More than $10 billion invested in chemical recycling plants
But now, with “over 2,500 mechanical recycling sites and over 150 chemical recycling facilities globally with approximately 60 technology licensors, listed in the ICIS Recycling Supply Tracker, recycling is big business. Globally, I estimate there are over $10 billion invested in chemical recycling facilities, with more likely to follow," said Ray.
“The future will be shaped by government legislation, which ranges from 30% recycling content mandates to $800/ton charges to landfill plastics and hundreds of dollars per ton in taxes on virgin polymers — a solution that governments frequently favor.”
In fact, a 30% US government mandate “will standardize matters for the future and remove a lot of confusion, but may also de-incentivize companies aiming for higher rates,” according to Ray. “Smart chemical recyclers will gladly accept the waste plastics and only charge $600/ton to sustainably dispose of them — a move that will greatly improve the profitability of chemical recycling.

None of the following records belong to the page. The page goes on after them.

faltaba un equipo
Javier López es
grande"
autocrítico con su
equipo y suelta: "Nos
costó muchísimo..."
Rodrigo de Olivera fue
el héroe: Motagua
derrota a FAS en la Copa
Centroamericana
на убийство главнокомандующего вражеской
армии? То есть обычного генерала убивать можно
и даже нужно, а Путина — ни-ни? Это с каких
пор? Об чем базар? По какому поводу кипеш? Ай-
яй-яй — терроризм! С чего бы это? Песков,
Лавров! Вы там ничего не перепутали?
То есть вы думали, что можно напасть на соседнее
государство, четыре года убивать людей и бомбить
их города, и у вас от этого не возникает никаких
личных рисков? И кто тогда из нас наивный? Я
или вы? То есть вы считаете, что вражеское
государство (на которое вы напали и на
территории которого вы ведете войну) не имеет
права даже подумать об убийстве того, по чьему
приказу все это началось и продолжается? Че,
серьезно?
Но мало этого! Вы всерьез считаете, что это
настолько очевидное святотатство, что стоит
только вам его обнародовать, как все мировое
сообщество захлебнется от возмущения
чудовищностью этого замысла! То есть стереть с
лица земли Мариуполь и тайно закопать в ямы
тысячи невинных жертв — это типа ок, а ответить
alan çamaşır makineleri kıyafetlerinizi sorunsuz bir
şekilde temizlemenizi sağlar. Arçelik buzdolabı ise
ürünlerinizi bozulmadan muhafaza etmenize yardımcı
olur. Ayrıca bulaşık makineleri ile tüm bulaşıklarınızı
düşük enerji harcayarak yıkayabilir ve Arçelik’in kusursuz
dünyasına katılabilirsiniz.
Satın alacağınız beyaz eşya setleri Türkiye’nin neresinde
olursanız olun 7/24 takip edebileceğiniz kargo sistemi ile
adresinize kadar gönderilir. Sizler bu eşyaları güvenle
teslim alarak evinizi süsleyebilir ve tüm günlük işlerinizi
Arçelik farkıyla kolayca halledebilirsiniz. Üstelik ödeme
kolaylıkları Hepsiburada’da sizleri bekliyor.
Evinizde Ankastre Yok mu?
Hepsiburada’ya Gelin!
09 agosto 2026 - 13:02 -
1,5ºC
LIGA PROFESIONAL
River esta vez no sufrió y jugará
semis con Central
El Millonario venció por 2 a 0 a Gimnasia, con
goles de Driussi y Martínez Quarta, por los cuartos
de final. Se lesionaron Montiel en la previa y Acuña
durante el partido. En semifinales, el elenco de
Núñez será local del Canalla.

Taxes on virgin polymer will push recycling but also increase the cost of plastics and likely incentivize less environmentally friendly options like paper bags, which produce far more C02 and require cutting down trees to produce.”
Ultimately, “the future is bright for recycling, but there will be a lot of pain along the way, as the industry will struggle to evolve significantly and quickly,” Ray concluded. “Mechanical recycling will face long lead times when seeking equipment to grow. Many advanced (chemical) recycling technologies will be developed and fine-tuned, and it will be years before the top performers emerge. Both will compete for limited feedstocks (bales) until collection systems become routine and integration occurs.”